Jul 16, 2014

That Vegetal Feeling

In Boston this morning it was raining hard. A beautiful, heavy rain that was musical, like a whole bunch of pianos being hit softly and randomly by nine year olds. Morning thunder and the lights flickering a little and a cup of coffee and some dehydrated kale.



Kale has become a kind of comfort food for me. It's probably because I went to Oberlin College, where everyone woke daily to dine on kale sprinkled with nutritional yeast powder before riding their reconstructed recycled bicycles to environmental studies 101. But even if it weren't for those yummy co-op breakfasts and rusty bike rides, it's still a flavor I've come to love and crave. It's an earthy, bitter flavor, vegetal and a little briny like seaweed.


I had an idea recently which is to make powders out of vegetables. Not very profound, or even original for that matter, but for someone who is as obsessed with things that go in small jars to be sprinkled on food, this counts as big. 

Flavor powders—which sounds like something invented in a windowless factory in New Jersey—can be as simple as a dehydrated vegetable or fruit ground finely so as to be applied to other ingredients in surprising ways. Maybe it's the old fashioned glass rimmed with pluot powder, or goat cheese rolled in bright pink beet dust. Is it molecular gastronomy or just deconstructed flavors?

Ground spices are essentially flavor powders but we've come to categorize them as spices because they come from the aromatic part of a plant such as its seed, bark or root. Herbs aren't spices, even when dried, and nor are vegetable parts. What do we call kale powder? Vocabulary fails me sometimes.

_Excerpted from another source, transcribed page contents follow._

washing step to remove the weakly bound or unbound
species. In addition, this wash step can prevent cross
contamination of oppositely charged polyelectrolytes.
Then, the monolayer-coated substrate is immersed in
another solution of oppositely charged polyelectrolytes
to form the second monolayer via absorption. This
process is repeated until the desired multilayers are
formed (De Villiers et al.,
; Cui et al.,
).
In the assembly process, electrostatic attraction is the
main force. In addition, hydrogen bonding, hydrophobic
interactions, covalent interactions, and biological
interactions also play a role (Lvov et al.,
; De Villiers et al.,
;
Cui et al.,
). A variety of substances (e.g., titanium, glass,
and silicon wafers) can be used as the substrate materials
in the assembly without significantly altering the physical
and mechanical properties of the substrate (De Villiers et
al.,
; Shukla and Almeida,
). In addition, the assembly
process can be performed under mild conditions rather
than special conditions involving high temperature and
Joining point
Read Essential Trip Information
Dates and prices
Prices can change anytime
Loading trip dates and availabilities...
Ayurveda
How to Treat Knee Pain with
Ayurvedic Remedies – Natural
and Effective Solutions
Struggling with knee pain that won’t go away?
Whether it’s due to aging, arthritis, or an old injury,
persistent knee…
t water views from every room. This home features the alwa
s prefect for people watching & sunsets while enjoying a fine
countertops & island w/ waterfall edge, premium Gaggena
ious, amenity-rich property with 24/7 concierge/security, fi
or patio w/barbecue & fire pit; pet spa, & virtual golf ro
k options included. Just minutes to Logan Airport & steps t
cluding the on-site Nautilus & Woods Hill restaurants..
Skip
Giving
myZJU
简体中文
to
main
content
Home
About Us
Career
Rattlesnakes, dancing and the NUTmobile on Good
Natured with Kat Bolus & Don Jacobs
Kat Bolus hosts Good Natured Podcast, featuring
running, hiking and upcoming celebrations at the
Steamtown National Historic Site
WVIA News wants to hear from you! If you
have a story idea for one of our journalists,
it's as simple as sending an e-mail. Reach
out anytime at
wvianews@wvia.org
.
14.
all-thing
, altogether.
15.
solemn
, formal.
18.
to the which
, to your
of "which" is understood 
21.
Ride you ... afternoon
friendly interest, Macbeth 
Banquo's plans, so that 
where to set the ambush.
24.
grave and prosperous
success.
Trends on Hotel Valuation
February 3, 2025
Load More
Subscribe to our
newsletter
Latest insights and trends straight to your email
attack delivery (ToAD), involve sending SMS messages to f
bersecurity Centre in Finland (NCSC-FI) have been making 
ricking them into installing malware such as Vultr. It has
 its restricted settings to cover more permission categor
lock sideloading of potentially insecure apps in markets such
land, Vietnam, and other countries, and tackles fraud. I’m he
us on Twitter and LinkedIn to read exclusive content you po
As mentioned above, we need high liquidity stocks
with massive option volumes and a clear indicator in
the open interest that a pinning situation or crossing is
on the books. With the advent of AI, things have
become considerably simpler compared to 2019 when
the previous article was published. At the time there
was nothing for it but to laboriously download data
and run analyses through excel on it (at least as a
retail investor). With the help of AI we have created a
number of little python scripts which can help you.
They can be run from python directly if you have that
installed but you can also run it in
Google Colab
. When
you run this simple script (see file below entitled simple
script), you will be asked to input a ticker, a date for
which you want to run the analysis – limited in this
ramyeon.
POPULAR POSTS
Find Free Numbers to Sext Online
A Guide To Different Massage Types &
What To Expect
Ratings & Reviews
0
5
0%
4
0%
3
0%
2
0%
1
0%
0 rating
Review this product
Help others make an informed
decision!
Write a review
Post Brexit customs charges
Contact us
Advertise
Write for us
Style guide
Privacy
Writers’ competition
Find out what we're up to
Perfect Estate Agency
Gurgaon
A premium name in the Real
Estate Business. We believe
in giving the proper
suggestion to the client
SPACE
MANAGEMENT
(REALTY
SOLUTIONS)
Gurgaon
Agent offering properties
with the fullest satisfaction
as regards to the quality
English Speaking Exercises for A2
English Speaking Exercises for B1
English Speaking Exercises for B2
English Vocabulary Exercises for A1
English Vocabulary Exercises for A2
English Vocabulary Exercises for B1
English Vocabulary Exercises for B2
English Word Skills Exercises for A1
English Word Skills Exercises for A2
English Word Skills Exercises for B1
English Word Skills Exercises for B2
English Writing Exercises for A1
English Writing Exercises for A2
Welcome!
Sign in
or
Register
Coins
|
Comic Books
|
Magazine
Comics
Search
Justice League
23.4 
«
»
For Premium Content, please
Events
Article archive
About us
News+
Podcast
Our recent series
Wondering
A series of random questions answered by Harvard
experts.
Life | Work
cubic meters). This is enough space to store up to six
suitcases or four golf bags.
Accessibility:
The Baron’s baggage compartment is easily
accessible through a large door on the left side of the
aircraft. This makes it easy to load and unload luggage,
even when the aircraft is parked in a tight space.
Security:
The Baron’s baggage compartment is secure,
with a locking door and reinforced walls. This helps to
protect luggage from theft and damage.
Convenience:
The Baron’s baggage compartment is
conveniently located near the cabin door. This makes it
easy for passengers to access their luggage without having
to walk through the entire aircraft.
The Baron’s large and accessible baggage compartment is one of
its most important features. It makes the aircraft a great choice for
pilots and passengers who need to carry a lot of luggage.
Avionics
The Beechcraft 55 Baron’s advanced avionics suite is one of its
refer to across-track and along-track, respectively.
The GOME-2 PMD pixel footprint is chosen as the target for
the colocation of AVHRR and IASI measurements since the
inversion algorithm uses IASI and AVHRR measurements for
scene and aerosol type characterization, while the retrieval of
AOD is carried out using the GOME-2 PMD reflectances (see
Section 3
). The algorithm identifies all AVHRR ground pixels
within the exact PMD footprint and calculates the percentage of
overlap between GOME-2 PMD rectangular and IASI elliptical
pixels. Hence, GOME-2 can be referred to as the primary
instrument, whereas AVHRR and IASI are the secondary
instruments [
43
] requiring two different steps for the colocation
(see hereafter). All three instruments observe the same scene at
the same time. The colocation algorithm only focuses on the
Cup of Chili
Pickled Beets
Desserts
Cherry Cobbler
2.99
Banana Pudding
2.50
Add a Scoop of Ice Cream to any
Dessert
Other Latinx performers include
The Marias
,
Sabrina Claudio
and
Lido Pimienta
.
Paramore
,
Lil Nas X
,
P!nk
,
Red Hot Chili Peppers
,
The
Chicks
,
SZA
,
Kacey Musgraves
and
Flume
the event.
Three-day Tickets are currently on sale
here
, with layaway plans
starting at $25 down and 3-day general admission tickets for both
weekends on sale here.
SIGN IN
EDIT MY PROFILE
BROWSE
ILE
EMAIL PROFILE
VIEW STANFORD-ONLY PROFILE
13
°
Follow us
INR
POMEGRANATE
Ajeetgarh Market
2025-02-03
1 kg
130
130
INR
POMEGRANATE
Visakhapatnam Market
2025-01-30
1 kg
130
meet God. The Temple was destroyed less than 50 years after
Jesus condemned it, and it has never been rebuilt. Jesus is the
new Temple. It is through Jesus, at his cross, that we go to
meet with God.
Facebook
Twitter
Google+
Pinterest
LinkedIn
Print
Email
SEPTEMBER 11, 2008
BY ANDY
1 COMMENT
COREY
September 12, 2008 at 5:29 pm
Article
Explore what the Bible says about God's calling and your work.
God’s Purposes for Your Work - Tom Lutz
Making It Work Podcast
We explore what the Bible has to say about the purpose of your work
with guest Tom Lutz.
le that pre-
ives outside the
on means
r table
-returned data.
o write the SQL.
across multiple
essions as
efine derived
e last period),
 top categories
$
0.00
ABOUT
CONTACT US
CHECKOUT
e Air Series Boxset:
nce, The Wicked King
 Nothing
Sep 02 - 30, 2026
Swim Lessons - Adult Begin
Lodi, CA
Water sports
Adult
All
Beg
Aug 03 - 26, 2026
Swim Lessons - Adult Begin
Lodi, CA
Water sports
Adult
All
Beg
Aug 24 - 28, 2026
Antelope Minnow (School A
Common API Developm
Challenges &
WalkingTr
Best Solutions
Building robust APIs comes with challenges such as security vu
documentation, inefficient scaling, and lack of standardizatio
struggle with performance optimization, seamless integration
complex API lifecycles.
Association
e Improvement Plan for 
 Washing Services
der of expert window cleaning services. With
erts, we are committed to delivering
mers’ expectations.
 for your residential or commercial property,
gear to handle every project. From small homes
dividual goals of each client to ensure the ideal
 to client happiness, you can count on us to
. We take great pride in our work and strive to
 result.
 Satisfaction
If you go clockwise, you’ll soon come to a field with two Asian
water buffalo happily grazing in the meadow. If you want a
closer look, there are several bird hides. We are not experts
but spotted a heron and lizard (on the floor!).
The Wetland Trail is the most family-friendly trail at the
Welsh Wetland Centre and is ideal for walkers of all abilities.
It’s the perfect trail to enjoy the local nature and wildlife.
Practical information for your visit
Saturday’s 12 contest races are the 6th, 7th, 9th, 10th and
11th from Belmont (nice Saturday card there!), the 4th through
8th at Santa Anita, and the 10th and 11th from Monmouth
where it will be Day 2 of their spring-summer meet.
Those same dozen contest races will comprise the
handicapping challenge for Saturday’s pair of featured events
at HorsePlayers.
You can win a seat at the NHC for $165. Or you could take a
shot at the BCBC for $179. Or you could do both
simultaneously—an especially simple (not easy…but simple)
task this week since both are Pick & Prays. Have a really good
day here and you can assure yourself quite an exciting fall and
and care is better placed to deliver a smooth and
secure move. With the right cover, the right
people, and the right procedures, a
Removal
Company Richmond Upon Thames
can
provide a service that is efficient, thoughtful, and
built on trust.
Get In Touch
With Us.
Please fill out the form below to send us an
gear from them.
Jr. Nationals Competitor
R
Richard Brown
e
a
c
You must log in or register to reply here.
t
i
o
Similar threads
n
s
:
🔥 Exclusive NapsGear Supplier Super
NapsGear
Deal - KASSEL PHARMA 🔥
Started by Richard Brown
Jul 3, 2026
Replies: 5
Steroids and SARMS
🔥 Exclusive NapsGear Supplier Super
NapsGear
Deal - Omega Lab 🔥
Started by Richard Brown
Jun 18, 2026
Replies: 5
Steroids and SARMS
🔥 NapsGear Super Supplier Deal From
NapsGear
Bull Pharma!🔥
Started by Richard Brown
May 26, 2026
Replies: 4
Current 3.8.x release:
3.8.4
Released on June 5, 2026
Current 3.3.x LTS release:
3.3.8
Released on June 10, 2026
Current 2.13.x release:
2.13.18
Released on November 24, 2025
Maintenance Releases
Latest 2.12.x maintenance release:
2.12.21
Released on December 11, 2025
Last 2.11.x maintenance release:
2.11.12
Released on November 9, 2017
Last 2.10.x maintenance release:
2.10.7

Drying out a vegetable like kale and then making it into a powder is like making a paint pigment, or a medicine. Here is this unwieldy plant and then suddenly here it is a uniform color and texture that fits in a jar. Chaos reduced while flavor (and health!) potential remains. 

Nature is conquered for the purpose of tasty popcorn toppings. Finally.



Garlic and kale go marvelously together, so if you have a little garlic salt kicking around, this will accompany your kale powder quite well. Otherwise, just think of its family members (the brassicas) and go from there. 

Summer in a jar: sprinkle generously. 


To make kale powder:

A dehydrator works best, but you can also use the power of the sun. I've read about people using their car dashboard while at the beach, or putting things in an attic area that's very hot but not dusty! But unless you're super creative and have lots of time, I honestly recommend just buying a dehydrator. I have this brand, which works wonders. Thanks Dad!

For approx. 1 cup kale powder you will need about 3 lbs of kale.
Lay the kale in single layers on the shelves and dehydrate at 115 degrees fahrenheit for 10-12 hours. 
Once dry, strip the kale from the tough stems and place in a blender. Blend and then push through a fine mesh sieve. 

Mix with a little garlic salt to keep on hand for a tasty popcorn topping, or sprinkle on garlic bread, or in sauces and dressings for a brilliant green color. Add 1-2 TB to smoothies for a healthy green shake. 

Kale contains high levels of vitamin A as well as cancer-fighting sulforaphane (one of the leading anti-prostate cancer compounds) so it is like sprinkling medicine after all!